I also noted that doctors rarely tell you the truth. They give you hope even where there is no hope. They will not tell you your patient has less than a week to live. They just update you on the progress of the disease. They will tell you which organ has failed and which one is almost failing. At some point they mentioned something about some strange liquid, gradually messing up with the patient's heart. There and then, I knew the time had come.
Meanwhile death, the master of cruelty and sadism was on the rampage, leaving a trail of tears and heart breaks. It kept on harvesting souls from adjacent beds and wards and kept coming back for more. We held on to hope and prayer. If ever there was a place where prayer is taken seriously, it had to be in a hospital. I mean, it is only in hospital, where people will pray for a patient in one ward and the people in the nearby wards will close their eyes in total supplication to the supreme being above, to intervene in their situation.
Then the doctors started discussing in low tones about us.

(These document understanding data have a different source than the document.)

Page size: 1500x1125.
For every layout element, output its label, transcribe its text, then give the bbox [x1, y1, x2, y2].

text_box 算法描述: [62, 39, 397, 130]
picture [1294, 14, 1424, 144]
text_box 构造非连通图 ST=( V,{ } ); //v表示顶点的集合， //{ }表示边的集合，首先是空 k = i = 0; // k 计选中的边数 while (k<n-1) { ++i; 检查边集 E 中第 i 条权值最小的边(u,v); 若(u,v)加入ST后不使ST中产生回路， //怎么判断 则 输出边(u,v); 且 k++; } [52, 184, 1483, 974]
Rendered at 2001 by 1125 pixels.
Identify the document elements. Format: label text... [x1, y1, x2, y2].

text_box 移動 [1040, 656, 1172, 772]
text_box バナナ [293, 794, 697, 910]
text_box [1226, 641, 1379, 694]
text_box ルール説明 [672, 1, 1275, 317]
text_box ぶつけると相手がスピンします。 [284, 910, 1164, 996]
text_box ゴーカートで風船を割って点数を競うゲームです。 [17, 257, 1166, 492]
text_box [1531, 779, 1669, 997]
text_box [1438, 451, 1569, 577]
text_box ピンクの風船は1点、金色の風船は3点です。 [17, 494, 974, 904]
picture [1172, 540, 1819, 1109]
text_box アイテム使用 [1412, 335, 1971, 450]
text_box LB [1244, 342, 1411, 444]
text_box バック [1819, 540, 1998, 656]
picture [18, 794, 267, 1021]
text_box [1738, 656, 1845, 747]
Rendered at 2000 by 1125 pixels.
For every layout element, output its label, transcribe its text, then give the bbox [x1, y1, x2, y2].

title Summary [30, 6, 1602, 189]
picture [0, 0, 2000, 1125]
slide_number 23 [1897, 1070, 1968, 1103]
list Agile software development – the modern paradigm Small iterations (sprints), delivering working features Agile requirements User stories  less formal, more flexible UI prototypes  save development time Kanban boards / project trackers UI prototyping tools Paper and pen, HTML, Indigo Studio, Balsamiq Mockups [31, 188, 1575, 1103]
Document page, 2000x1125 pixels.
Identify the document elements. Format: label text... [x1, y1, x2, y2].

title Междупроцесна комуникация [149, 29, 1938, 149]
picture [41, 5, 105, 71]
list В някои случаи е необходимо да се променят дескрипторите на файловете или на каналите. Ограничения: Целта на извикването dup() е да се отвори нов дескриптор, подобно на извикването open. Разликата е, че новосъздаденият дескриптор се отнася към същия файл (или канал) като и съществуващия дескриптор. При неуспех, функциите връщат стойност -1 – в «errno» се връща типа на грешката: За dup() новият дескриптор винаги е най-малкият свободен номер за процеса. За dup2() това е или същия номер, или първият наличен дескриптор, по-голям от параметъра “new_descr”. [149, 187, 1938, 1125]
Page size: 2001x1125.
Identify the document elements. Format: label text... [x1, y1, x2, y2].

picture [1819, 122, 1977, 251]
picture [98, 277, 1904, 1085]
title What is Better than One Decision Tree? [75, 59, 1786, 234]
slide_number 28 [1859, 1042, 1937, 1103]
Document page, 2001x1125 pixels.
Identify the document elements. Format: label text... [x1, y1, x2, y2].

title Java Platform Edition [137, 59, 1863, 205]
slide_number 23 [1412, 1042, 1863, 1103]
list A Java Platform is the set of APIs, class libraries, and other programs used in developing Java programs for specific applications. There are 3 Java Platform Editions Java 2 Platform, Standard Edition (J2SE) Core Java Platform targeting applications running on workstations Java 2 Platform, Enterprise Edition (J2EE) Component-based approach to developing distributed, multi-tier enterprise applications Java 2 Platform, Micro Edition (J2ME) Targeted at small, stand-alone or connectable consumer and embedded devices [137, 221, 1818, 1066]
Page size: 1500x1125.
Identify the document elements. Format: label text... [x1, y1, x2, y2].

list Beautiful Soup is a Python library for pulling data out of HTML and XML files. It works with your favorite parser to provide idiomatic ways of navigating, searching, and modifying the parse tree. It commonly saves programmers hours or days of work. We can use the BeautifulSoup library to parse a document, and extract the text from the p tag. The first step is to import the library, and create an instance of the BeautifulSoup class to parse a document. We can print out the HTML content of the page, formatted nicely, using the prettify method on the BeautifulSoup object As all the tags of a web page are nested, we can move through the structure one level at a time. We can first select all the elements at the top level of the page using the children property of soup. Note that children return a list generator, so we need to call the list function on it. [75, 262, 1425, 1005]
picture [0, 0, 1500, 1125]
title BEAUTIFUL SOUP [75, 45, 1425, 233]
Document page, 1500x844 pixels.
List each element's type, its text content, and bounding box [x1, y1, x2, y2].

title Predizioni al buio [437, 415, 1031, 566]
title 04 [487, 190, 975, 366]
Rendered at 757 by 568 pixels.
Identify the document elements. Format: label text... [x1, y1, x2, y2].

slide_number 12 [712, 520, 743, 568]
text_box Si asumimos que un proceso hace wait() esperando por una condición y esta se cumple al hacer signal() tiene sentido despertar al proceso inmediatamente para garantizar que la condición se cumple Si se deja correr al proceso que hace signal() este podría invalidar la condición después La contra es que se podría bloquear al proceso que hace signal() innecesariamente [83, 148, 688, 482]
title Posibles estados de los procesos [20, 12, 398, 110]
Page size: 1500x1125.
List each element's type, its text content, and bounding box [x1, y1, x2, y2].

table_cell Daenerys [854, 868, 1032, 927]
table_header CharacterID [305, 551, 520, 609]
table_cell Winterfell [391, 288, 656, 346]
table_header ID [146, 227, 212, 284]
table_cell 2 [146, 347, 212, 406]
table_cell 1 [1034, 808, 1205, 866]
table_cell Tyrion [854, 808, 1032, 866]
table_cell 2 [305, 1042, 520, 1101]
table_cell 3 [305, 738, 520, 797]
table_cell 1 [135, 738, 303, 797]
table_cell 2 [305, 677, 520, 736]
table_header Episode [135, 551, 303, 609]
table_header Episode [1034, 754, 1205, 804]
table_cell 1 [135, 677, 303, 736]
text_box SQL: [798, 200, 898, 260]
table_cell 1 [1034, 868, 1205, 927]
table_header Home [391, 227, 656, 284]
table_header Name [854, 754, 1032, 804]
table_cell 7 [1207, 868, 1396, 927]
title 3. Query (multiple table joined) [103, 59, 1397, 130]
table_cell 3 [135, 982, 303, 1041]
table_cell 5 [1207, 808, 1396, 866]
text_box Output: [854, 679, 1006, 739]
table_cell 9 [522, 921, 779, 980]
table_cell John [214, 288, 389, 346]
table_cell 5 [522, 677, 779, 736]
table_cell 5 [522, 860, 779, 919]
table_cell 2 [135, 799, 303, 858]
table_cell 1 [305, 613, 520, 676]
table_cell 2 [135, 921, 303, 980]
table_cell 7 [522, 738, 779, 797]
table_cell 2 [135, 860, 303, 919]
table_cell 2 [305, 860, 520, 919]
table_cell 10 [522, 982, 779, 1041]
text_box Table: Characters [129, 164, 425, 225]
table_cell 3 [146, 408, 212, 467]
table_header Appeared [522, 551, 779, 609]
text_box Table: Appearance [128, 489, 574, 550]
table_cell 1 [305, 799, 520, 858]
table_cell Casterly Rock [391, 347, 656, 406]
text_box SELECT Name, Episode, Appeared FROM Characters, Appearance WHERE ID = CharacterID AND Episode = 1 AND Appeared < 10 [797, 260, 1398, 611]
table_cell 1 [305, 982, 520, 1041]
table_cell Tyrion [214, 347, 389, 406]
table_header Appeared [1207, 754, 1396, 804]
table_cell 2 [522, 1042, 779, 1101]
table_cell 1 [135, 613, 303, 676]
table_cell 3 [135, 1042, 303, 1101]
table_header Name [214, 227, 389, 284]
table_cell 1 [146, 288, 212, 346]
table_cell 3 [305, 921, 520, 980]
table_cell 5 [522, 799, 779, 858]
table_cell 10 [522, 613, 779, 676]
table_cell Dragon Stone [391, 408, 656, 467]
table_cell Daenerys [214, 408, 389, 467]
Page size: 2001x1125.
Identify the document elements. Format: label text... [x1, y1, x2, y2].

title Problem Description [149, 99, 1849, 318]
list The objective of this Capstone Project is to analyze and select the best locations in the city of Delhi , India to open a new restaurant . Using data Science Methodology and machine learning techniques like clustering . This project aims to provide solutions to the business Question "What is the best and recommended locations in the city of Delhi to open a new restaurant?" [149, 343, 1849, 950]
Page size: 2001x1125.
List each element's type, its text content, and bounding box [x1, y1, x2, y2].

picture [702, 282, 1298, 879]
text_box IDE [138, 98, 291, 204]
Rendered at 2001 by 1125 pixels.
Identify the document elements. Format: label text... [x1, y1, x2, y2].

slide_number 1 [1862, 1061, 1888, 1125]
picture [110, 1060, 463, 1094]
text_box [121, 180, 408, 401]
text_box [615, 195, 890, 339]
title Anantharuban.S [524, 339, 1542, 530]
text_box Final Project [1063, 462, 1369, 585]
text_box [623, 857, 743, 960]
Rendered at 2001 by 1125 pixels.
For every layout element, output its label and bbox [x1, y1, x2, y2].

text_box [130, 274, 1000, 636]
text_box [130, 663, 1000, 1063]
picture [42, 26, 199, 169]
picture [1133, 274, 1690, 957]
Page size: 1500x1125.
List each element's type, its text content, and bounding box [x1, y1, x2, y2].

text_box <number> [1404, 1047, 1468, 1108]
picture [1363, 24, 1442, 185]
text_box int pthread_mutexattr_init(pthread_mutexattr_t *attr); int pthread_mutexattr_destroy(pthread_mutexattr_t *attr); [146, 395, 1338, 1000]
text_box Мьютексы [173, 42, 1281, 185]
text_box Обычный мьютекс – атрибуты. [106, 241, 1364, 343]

They were debating on whether it was time to give us the prognosis or not. That word was frightening. I whipped out my phone and googled the word prognosis. Google responded promptly and said something about a report on the possible outcome of a disease.
Then the breathing difficulties began (the patient's not mine). The doctor brought the oxygen mask to give us more hope. We waited for the prognosis, it never came, but I think the answer to the outcome of the disease was obvious, even to the most lethargic mind.
The hope was great, the prayers intense. The patient fought on, but then, everything that has a beginning must have an end. Death finally looked in our direction and in a blink of an eye, it had snuffed life out of the patient. There was no struggle. I guess the patient had lost the will to fight any further. All that remained was for that guy from the morgue to come with his trolley. He was on the night shift, his eyes were cold, his forced smile was devoid of life and warmth. That guy had seen too much of death, to the extent that he might have given up on this unpredictable life.
Of course, the doctor went ahead to give the cause of death a mind twisting name. I still do not understand what 'Cardio-respiratory arrest due to hepatic encephalopathy due to ascites' means, even with all those, many years of education. It gives me the idea that my mom might have wasted a lot of money to educate a cow.
I finally got out of that hospital with an experience. An experience which taught me that there are some things we are blessed with, but which we take for granted. We sulk, complain and covet all the time. We have no time to slow down and live, because we are always busy chasing dreams.